On a 386 when we execute that instruction in a 16bit segment, the EIP's 32bit value will be changed to whatever the jump points to. We also flush out the prefetch (as it is a jump). Now, where are we prefetching, executing from next? This is a 16bit segment so do I use IP (16bit) or EIP (32bit) ?

Afaik you should always use EIP on 80386+. It's just that EIP's high 16 bits are truncated when loading it with 16-bit jumps(operand size is 16-bits). That's one of the issues of 32-bit huge real mode(unreal mode with CS.D being set and limits and base high used with large granularity). Apparently, loading CS in real mode in any way(interrupts, jumps) causes those bits to be reset, which causes an high base/limit program to come crashing down into low memory(<1MB), executing whatever's there(whatever it may be, but not intended). So it will execute e.g. JMP F000:12345678, which will run F000:5678 instead, becoming a 16-bit program until reentering protected mode or LOADALL.

In other words, besides the segment descriptor being updated internally, there are not many other differences(besides interrupts and segmentation loading logic(descriptors loading directly instead of from memory)) between protected(or for a better example simplified virtual 8086 mode looking at segment loads) and real mode. Much of the protection logic(descriptors cached, maybe even V86 bit in flags when using LOADALL(illegal (#GP) when loaded through POPFD) is still in place when using real mode. So basically, protected and V86 mode aren't extensions of real mode: real mode and Virtual 8086 mode are extensions and hacks for protected mode, for easy compatibility with the old CPUs. Hence why things like unreal mode works in the first place. I'm curious though, what V86 mode in real mode would do, when setting it up through LOADALL... Would it use Protected mode or Real mode interrupt handling? And would it load segments like in Virtual 8086 mode(full internal cached descriptor loads/construction) or like in Real mode(only loading fully when loading CS, partly otherwise)?

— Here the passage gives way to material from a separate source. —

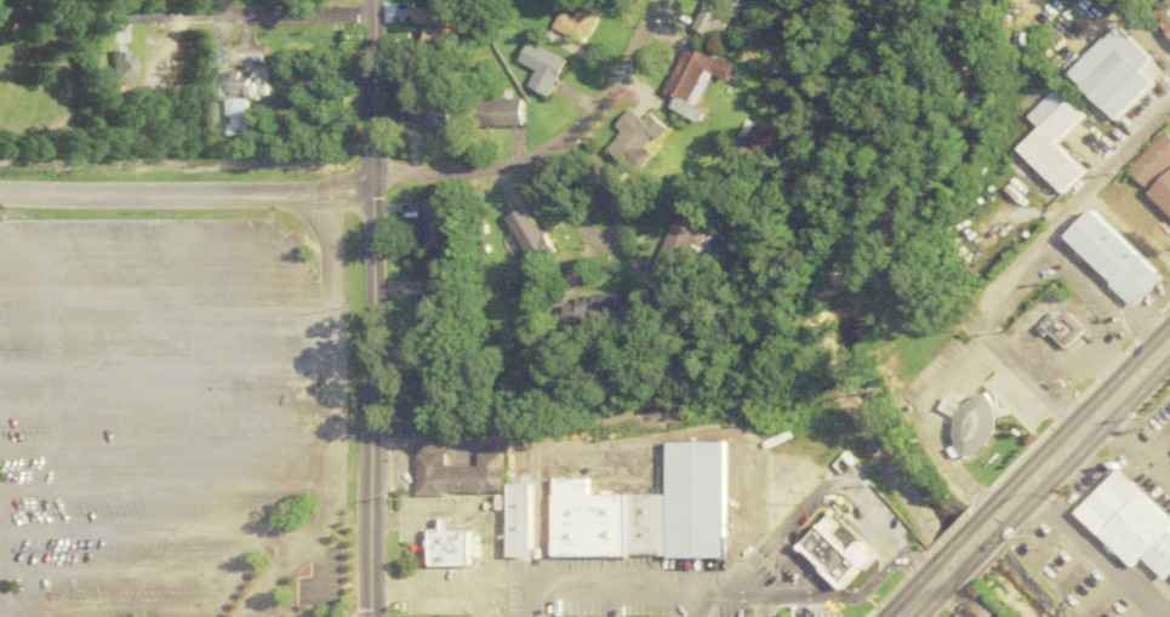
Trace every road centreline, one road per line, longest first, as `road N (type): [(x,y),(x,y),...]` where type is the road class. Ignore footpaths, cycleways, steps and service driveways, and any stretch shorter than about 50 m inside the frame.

In fact, this explains a lot: http://www.os2museum.com/wp/will-the-real-rea … lease-stand-up/

Although some stuff about V86 mode seems incorrect: The V86 mode has to load more than real mode. Real mode only updates the base addresses with all registers, but Virtual 8086 mode(and Real mode loading CS only) needs to reload the entire descriptor (for all segments in Virtual 8086 mode) with real-mode compatible values(CS in real mode is confirmed, Virtual 8086 mode requires it because it needs it for proper functioning of the Virtual 8086 mode(imagine returning from the monitor or a different task with non-compatible values in the limit, access rights and special bits(B/D-bit... It would make the entire Virtual 8086 mode irrelevant mostly(and is be incorrect, as it's known that unreal mode within Virtual 8086 mode(4GB limit) is impossible)).

Edit: Also http://www.rcollins.org/ddj/Aug98/Aug98.html

There's somerhing I'm wondering about, though: what is the value of the resulting segment selector when loading a segment through a gate. Say a far jump to a call gate is executed. What is the resulting value of the CS register? Is it the value that's stored in the call gate(the selector field)? Or is it the original CS value that was pointing to the call gate? Both would of course have it's own implications on stuff like reloading(push/pop combinations and task switching), as they're dependent on the CPL(of SS) used?

vladstamate wrote:

Does it read 2 32bit values instead of 2 16bit values?

Segment selectors are always 16-bit, no matter if your code is 16-bit, 32-bit, or 64-bit, and operand size overrides do not change that.
Only the size of the offset is changed.